◆ Page ◆
----------

Limiting factors for your transfer are likely to be the speed of reading from your original storage as well as the network bandwidth between old and new storage paths. Starting parallel copies is unlikely to speed up the process, and could potentially slow down the overall transfer if your copy process requires reading multiple files which are randomly located on slow origin storage (eg. non-SSD).

Some EBS volumes (notably those restored from snapshots) may also benefit from initialization or prewarming to achieve maximum performance after being attached. See: Initializing Amazon EBS Volumes in the EC2 User Guide.

b) some would say if i already put the effort for copying the data then i should simply wipe the data and let it resync anew - however i'm worried about the network and read impacts on the "living" primary which may degrade performance for my applications. is that a right assumption?

With MMAPv1 there are some possible benefits to copying the data files vs a resync:

  • You could potentially compress the data files before transferring, which may save transfer time if the files compress significantly.

----------

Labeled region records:

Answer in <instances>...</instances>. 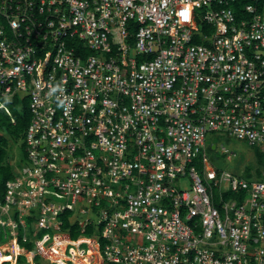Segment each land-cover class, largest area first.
<instances>
[{"label":"built area","instance_id":"built-area-1","mask_svg":"<svg viewBox=\"0 0 264 264\" xmlns=\"http://www.w3.org/2000/svg\"><path fill=\"white\" fill-rule=\"evenodd\" d=\"M25 98L0 264H264V170L208 156L264 152V0H0V108Z\"/></svg>","mask_w":264,"mask_h":264},{"label":"trees","instance_id":"trees-1","mask_svg":"<svg viewBox=\"0 0 264 264\" xmlns=\"http://www.w3.org/2000/svg\"><path fill=\"white\" fill-rule=\"evenodd\" d=\"M17 104L18 100L14 99L10 103L4 102L7 111L4 108H0V129L3 131L2 134H0V189H2L4 182L12 177L14 171V166L11 165L8 159L7 137L11 138L15 143L21 142L20 147L23 151L24 146L22 143V137L30 119L27 99L25 98L22 100L20 108ZM254 155L256 166H245L244 170L238 174L245 178H251L253 175L260 177L261 171L264 170V152L255 148ZM64 228H67V224H65ZM90 232L91 229L87 230L84 236H88ZM69 236L72 240H76L81 236V233L75 230V227H72ZM24 246L28 250L33 249L32 242H27ZM34 259L36 264L45 263H42L44 260L38 255H36ZM22 262L23 261L20 260V263Z\"/></svg>","mask_w":264,"mask_h":264},{"label":"rangeland","instance_id":"rangeland-1","mask_svg":"<svg viewBox=\"0 0 264 264\" xmlns=\"http://www.w3.org/2000/svg\"><path fill=\"white\" fill-rule=\"evenodd\" d=\"M20 108V107H19ZM2 130L0 129V134H2ZM215 137H208L209 144H216V149H209L208 156L215 165L216 168L219 170H227L233 173L238 174L239 172L243 171L245 166L253 165L256 166V159L254 155L255 148L248 146L245 142L237 140L235 138H229L226 136V133L222 130L216 131L213 133ZM8 138V159L12 166H17L21 162H23L24 155L23 151L20 147V143H15ZM226 148L229 153L225 154L221 151V148ZM24 150V148H23ZM230 152L234 154L227 158L230 155ZM181 185L185 187L187 185L186 180H182ZM90 219L95 220L96 215L92 211L87 214ZM84 217V216H83ZM44 264H49L48 261H42Z\"/></svg>","mask_w":264,"mask_h":264},{"label":"bare ground","instance_id":"bare-ground-1","mask_svg":"<svg viewBox=\"0 0 264 264\" xmlns=\"http://www.w3.org/2000/svg\"><path fill=\"white\" fill-rule=\"evenodd\" d=\"M84 241H87V240H86L85 238H80V239H78V241H74L73 245L75 246L76 249H78V248H79V244L82 243V242H84ZM65 242H66V241H64L63 243H65ZM90 244H91V243H90ZM76 249L73 250V253H74V254L79 253V252H77ZM78 250H79V249H78ZM52 251H54V253H56L57 250H55L54 247H53V248L51 249V252H52ZM51 252H50V253H51ZM51 257H52V258L59 259V258H58L57 256H55V255H51Z\"/></svg>","mask_w":264,"mask_h":264},{"label":"water","instance_id":"water-1","mask_svg":"<svg viewBox=\"0 0 264 264\" xmlns=\"http://www.w3.org/2000/svg\"><path fill=\"white\" fill-rule=\"evenodd\" d=\"M211 148L213 149V146H211Z\"/></svg>","mask_w":264,"mask_h":264}]
</instances>
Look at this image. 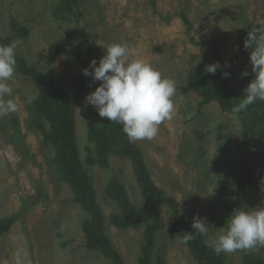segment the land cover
Instances as JSON below:
<instances>
[{
    "label": "rangeland",
    "instance_id": "1",
    "mask_svg": "<svg viewBox=\"0 0 264 264\" xmlns=\"http://www.w3.org/2000/svg\"><path fill=\"white\" fill-rule=\"evenodd\" d=\"M79 1L73 18L62 20L56 15L60 0H0V37L5 45L16 42V54L37 66L71 98L80 159L102 207L106 232L124 264H139L153 221L144 218L137 229L115 224L123 213L109 194L113 178L124 185L138 211L144 199L134 165L120 142L109 145L107 167L93 161L96 150L89 129L111 121L86 103V96L99 83L83 74L86 67L78 60L83 33L98 59L106 53L104 47L122 43L129 48L130 58L144 60L175 81L172 118L159 125L155 138L136 143L166 198L160 205L153 264H200L184 238L169 235L175 222L172 203L185 219L206 218L210 236L226 231L236 177L253 165L255 148L244 142L237 117L224 112L217 102L200 106L202 98L188 80L198 67L219 62L223 81L244 87L246 62L240 36L246 25L264 27V0ZM183 12L190 25L181 17ZM14 25L28 29V34H16ZM77 76L89 82V93L83 98L73 91ZM7 83L18 109L0 116V220L26 212L0 236V264H17L18 257L20 264H112L88 248L83 222L89 214L56 173L55 152L46 137L49 124L35 107V84L17 67ZM254 173L245 210L264 207V174L257 169ZM207 248L217 264H245L249 253L264 262V246L220 254Z\"/></svg>",
    "mask_w": 264,
    "mask_h": 264
},
{
    "label": "trees",
    "instance_id": "2",
    "mask_svg": "<svg viewBox=\"0 0 264 264\" xmlns=\"http://www.w3.org/2000/svg\"><path fill=\"white\" fill-rule=\"evenodd\" d=\"M60 1L56 7V15L62 20H71L80 1ZM181 17L186 24L190 25L186 13H181ZM257 28L262 27L246 25L240 36V46L246 62L245 71L249 73L248 76H245L243 88L226 84L218 69L214 75L208 73L207 65L195 69L188 80L190 87L202 98L200 106L204 107L212 102H217L224 112L237 117L242 127L244 142L255 148L252 153L253 165L248 169L240 170L236 177L235 201L232 206L227 207L225 218H230L235 209L245 210L248 185L254 177V171L257 169L264 174V149L262 148L264 143V101L258 100L239 113L233 112L234 106L244 98V90L254 79L250 63V49H245L244 41L248 32ZM13 31L23 36L28 34V29H19L17 25L13 26ZM5 43L6 41L0 37V45H5ZM93 59H96L97 63L99 62L94 53L92 42L87 34L83 33L78 45V60L88 68ZM16 67L20 73L33 81L38 91L35 107L49 124L46 137L55 152L56 173L59 179L70 187L74 200L89 214V218L83 222L88 248L100 252L112 264H124L120 252L106 232V220L102 207L98 202L92 180L84 170L80 159V152L75 140L74 106L71 98L59 85L47 79L37 66L29 64L18 54H16ZM72 86L74 94L79 98H83L89 93V82L84 76L75 77ZM89 140L94 142L96 150L93 161L102 167L108 165V147L112 141L120 142L132 161L144 199L143 209L141 211L135 209L124 185L117 178H113L109 184V194L123 213V217L117 219L115 224L124 228L137 229L140 227L142 219L153 221L146 233L145 244L141 248L139 257V264H153L156 247L155 234L161 217L160 205L166 200L164 191L151 178L137 143L129 142L121 124L93 125L89 129ZM172 208L175 222L169 228L170 237L173 239L184 238L185 235L190 234L193 238L187 243L199 263L217 264L213 253L208 250L201 235L192 229L193 221L185 219L173 203ZM25 212L26 209L0 220V236L7 233ZM245 264H264V262L254 253H249L245 258Z\"/></svg>",
    "mask_w": 264,
    "mask_h": 264
},
{
    "label": "clouds",
    "instance_id": "3",
    "mask_svg": "<svg viewBox=\"0 0 264 264\" xmlns=\"http://www.w3.org/2000/svg\"><path fill=\"white\" fill-rule=\"evenodd\" d=\"M16 47V42L0 45V116L18 109L11 98L13 88L7 83L15 73ZM244 47L250 49L254 79L244 90V98L234 106L233 112L236 113L258 100L264 101V27L248 32ZM104 48L106 53L99 62L93 59L89 67L83 69V74L91 77L93 83L99 82L98 87L86 96V103L94 106L100 117L121 124L129 142L152 140L159 125L171 119L174 113L175 81L164 77L144 60L130 58V50L125 44L112 43ZM220 67L216 62L207 65L206 71L214 75ZM242 75L248 76L249 73L244 71ZM209 228L206 218H193L192 229L205 236L206 246L217 254L264 246V207L235 209L227 230L218 231L214 236L209 235ZM192 238L190 234L184 236L185 242ZM17 264H20L19 257Z\"/></svg>",
    "mask_w": 264,
    "mask_h": 264
}]
</instances>
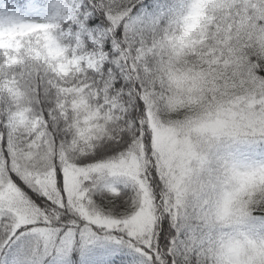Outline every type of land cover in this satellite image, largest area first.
Here are the masks:
<instances>
[{"label": "snow or ice", "instance_id": "6c2138e0", "mask_svg": "<svg viewBox=\"0 0 264 264\" xmlns=\"http://www.w3.org/2000/svg\"><path fill=\"white\" fill-rule=\"evenodd\" d=\"M0 264H264V0H0Z\"/></svg>", "mask_w": 264, "mask_h": 264}]
</instances>
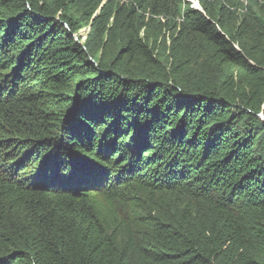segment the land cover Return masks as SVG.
Listing matches in <instances>:
<instances>
[{
	"label": "trees",
	"instance_id": "1",
	"mask_svg": "<svg viewBox=\"0 0 264 264\" xmlns=\"http://www.w3.org/2000/svg\"><path fill=\"white\" fill-rule=\"evenodd\" d=\"M254 1L0 0V264H264Z\"/></svg>",
	"mask_w": 264,
	"mask_h": 264
},
{
	"label": "rangeland",
	"instance_id": "2",
	"mask_svg": "<svg viewBox=\"0 0 264 264\" xmlns=\"http://www.w3.org/2000/svg\"><path fill=\"white\" fill-rule=\"evenodd\" d=\"M116 1L119 2V0H116ZM188 2H191L192 4L197 5V7L199 8L198 0H188ZM262 5L263 3L261 1L255 2L254 0H246L245 2V6L247 8L251 9L253 12H256L258 14H259V7ZM246 13H247V9L242 12V15ZM145 16H147V14H145Z\"/></svg>",
	"mask_w": 264,
	"mask_h": 264
}]
</instances>
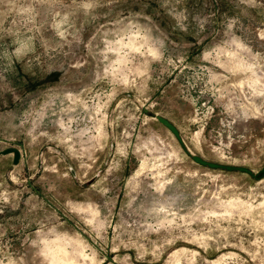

----------

◆ Task set ◆
[1] According to the passage on copying data to new storage, which EBS volumes in particular may benefit from initialization or prewarming?
[2] Retype the passage on copying data to new storage from "With MMAPv1 there" up to and including "files compress significantly.".

◆ Answers per task ◆
[1] Those restored from snapshots.

[2]
With MMAPv1 there are some possible benefits to copying the data files vs a resync:

  • You could potentially compress the data files before transferring, which may save transfer time if the files compress significantly.